Gill asked, “Can you describe this thing you saw?”
Bannerman nodded and gave the description of the hunting machine. “I found a loose boulder and rolled it to the rim,” he continued. “The thing had just about manoeuvred itself up over the obstruction when I toppled the boulder down on it. I knocked it loose, thought I’d done for it. But … it fell only a little way, onto a ledge. And it clung there. It looked up at me with its faceted eyes, and they shone on me like powerful beams—like lasers! They blinded me in a moment, and the pain was so terrific that I … I must have blacked out. Since then … God, you tell me where I’ve been!” His voice had started to break.
Angela tried to comfort him, and in a little while he went on. “I’ve been in deserts where the sun burned me, swamps where things like flatfish clung to my thighs, a place where everything I touched was sharp as broken glass. Finally I was finished, had given up hope. Then … I found myself in a place of fires and terrific heat; and
when I was just about ready to lie down and die, then I heard a voice.” He turned towards Angela where she crouched beside him. “I think it was your voice. I forced myself to move in your direction, and—” He paused, shrugged, blinked his blind eyes in the bland moonlight. “Here I am.”
“She spoke your number,” Turnbull told him. “She … called you through a door? Door number seven-seventy-seven.”
Gill said, “Jack, will you come with me?” As Turnbull joined him, Gill looked at the others. “Stay here. Take care of Bannerman. We’ll be back.”
They walked round to the front of the crystal, to door number 777. At its base the scree had been disturbed. Several slabs of loose stone had been sliced through like blocks of cheese; their flat faces lay flush against the door’s obsidian panel. Next door, 666 was the same. Both doors had been activated; since they knew about 666, obviously Bannerman had emerged from 777. Gill shook his head in blank astonishment. “If Clayborne’s mind really did help fashion this place,” he said, “then it was a weirder mind than even we suspected. What bothers me especially is that he’s still influencing things. Damn it, this was his world! We’re not just inside a machine, but a machine programmed by a madman!”

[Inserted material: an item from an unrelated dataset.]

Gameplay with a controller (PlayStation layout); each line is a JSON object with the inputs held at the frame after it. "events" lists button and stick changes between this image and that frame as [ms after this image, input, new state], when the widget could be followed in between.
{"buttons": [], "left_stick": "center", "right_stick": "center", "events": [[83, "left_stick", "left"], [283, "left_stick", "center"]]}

Turnbull looked at Gill’s moon-yellowed silhouette. “And Bannerman? What do you think?”
“I don’t know,” Gill answered. “Part of me is inclined to say he’s okay, but there’s another part—”
Both men gave massive starts, felt their hearts start to race in their chests. From far away along the ridge of the mountains, a bloodcurdling sound had reached down to them, a sound awesome enough in its rightful place, but one which should never be heard in a place like this. It was a howling—but very different from that howling they’d heard in the world of the great escarpment. This one was a deep, throbbing, ululant baying. And it seemed entirely familiar.